Compare Translations for Psalms 24:6

Commentaries For Psalms 24

  • Chapter 24

    Concerning the kingdom of Christ, and the subjects of that kingdom. (1-6) Concerning the King of that kingdom. (7-10)

    Verses 1-6 We ourselves are not our own; our bodies, our souls, are not. Even those of the children of men are God's, who know him not, nor own their relation to him. A soul that knows and considers its own nature, and that it must live for ever, when it has viewed the earth and the fulness thereof, will sit down unsatisfied. It will think of ascending toward God, and will ask, What shall I do, that I may abide in that happy, holy place, where he makes his people holy and happy? We make nothing of religion, if we do not make heart-work of it. We can only be cleansed from our sins, and renewed unto holiness, by the blood of Christ and the washing of the Holy Ghost. Thus we become his people; thus we receive blessing from the Lord, and righteousness from the God of our salvation. God's peculiar people shall be made truly and for ever happy. Where God gives righteousness, he designs salvation. Those that are made meet for heaven, shall be brought safe to heaven, and will find what they have been seeking.

    Verses 7-10 The splendid entry here described, refers to the solemn bringing in of the ark into the tent David pitched for it, or the temple Solomon built for it. We may also apply it to the ascension of Christ into heaven, and the welcome given to him there. Our Redeemer found the gates of heaven shut, but having by his blood made atonement for sin, as one having authority, he demanded entrance. The angels were to worship him, ( Hebrews 1:6 ) : they ask with wonder, Who is he? It is answered, that he is strong and mighty; mighty in battle to save his people, and to subdue his and their enemies. We may apply it to Christ's entrance into the souls of men by his word and Spirit, that they may be his temples. Behold, he stands at the door, and knocks, ( Revelation 3:20 ) . The gates and doors of the heart are to be opened to him, as possession is delivered to the rightful owner. We may apply it to his second coming with glorious power. Lord, open the everlasting door of our souls by thy grace, that we may now receive thee, and be wholly thine; and that, at length, we may be numbered with thy saints in glory.

  • PSALM 24

    Psalms 24:1-10 . God's supreme sovereignty requires a befitting holiness of life and heart in His worshippers; a sentiment sublimely illustrated by describing His entrance into the sanctuary, by the symbol of His worship--the ark, as requiring the most profound homage to the glory of His Majesty.

    1. fulness--everything.
    world--the habitable globe, with
    they that dwell--forming a parallel expression to the first clause.

    2. Poetically represents the facts of Genesis 1:9 .

    3, 4. The form of a question gives vivacity. Hands, tongue, and heart are organs of action, speech, and feeling, which compose character.
    hill of the Lord--(compare Psalms 2:6 , &c.).

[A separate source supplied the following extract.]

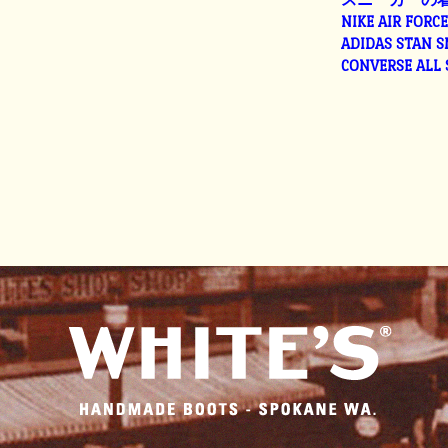
NIKE AIR FORC
ADIDAS STAN 
CONVERSE ALL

His Church--the true or invisible, as typified by the earthly sanctuary.

    4. lifted up his soul--is to set the affections ( Psalms 25:1 ) on an object; here,
    vanity--or, any false thing, of which swearing falsely, or to falsehood, is a specification.

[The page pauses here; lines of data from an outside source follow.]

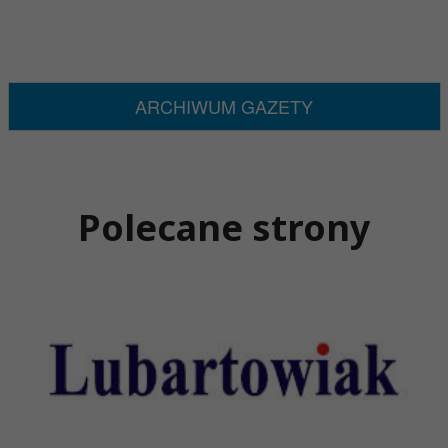
ARCHIWUM GAZETY
Polecane strony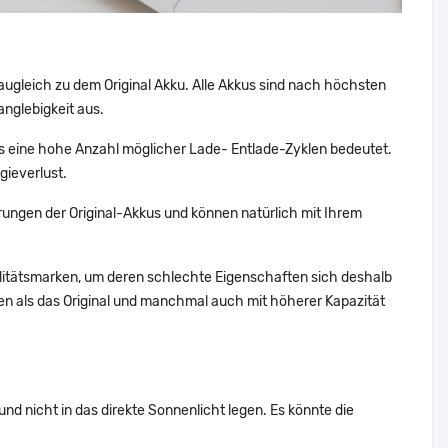
augleich zu dem Original Akku. Alle Akkus sind nach höchsten
nglebigkeit aus.
 eine hohe Anzahl möglicher Lade- Entlade-Zyklen bedeutet.
gieverlust.
ungen der Original-Akkus und können natürlich mit Ihrem
alitätsmarken, um deren schlechte Eigenschaften sich deshalb
n als das Original und manchmal auch mit höherer Kapazität
d nicht in das direkte Sonnenlicht legen. Es könnte die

    5. righteousness--the rewards which God bestows on His people, or the grace to secure those rewards as well as the result.

    6. Jacob--By "Jacob," we may understand God's people (compare Isaiah 43:22 , 44:2 , &c.), corresponding to "the generation," as if he had said, "those who seek Thy face are Thy chosen people."

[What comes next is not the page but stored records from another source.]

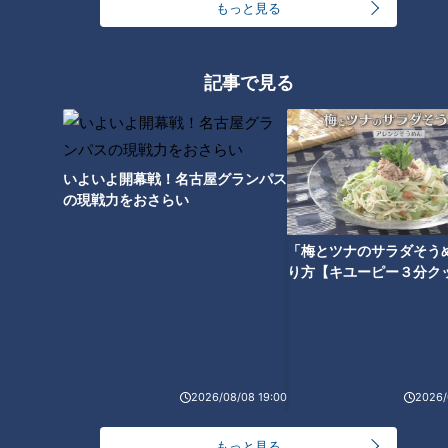
もっと見る
「名古屋駅のパン屋さんランキング」第2位＆第1位
を発表！食感の秘密は“焼きたてを瞬間冷凍”？「ル
記事で見る
2
シュプレーム」の食パンへのこだわり
【アナウンサーの2次会？】若狭アナが脱いだ？大
石アナが踊った？水分アナが舞った！？CBC5チャ
3
いよいよ開幕戦！名古屋グランパス
ン春祭り・カラオケ大会ほぼすべて見せます！
の現戦力をおさらい
もうすぐ5万人！？みてちょ初「アクスタ」を徹底
「梅とツナのサラダそう
解剖！【CBC5チャン春祭り 最新情報】
4
り方【キユーピー３分ク
もっと見る
2026/08/08 19:00
2026/
CBCニュース
CBC NEWS
もっと見る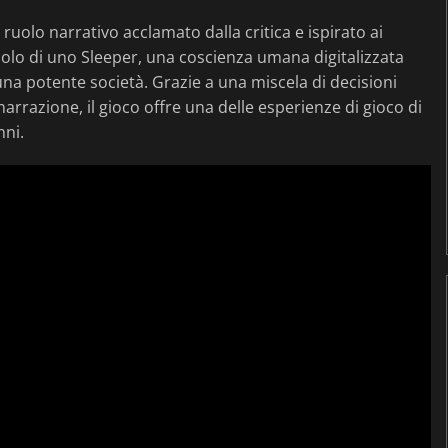
di ruolo narrativo acclamato dalla critica e ispirato ai
ruolo di uno Sleeper, una coscienza umana digitalizzata
 una potente società. Grazie a una miscela di decisioni
arrazione, il gioco offre una delle esperienze di gioco di
nni.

    7-10. The entrance of the ark, with the attending procession, into the holy sanctuary is pictured to us. The repetition of the terms gives emphasis.

    10. Lord of hosts--or fully, Lord God of hosts ( Hosea 12:5 , Amos 4:13 ), describes God by a title indicative of supremacy over all creatures, and especially the heavenly armies ( Joshua 5:14 , 1 Kings 22:19 ). Whether, as some think, the actual enlargement of the ancient gates of Jerusalem be the basis of the figure, the effect of the whole is to impress us with a conception of the matchless majesty of God.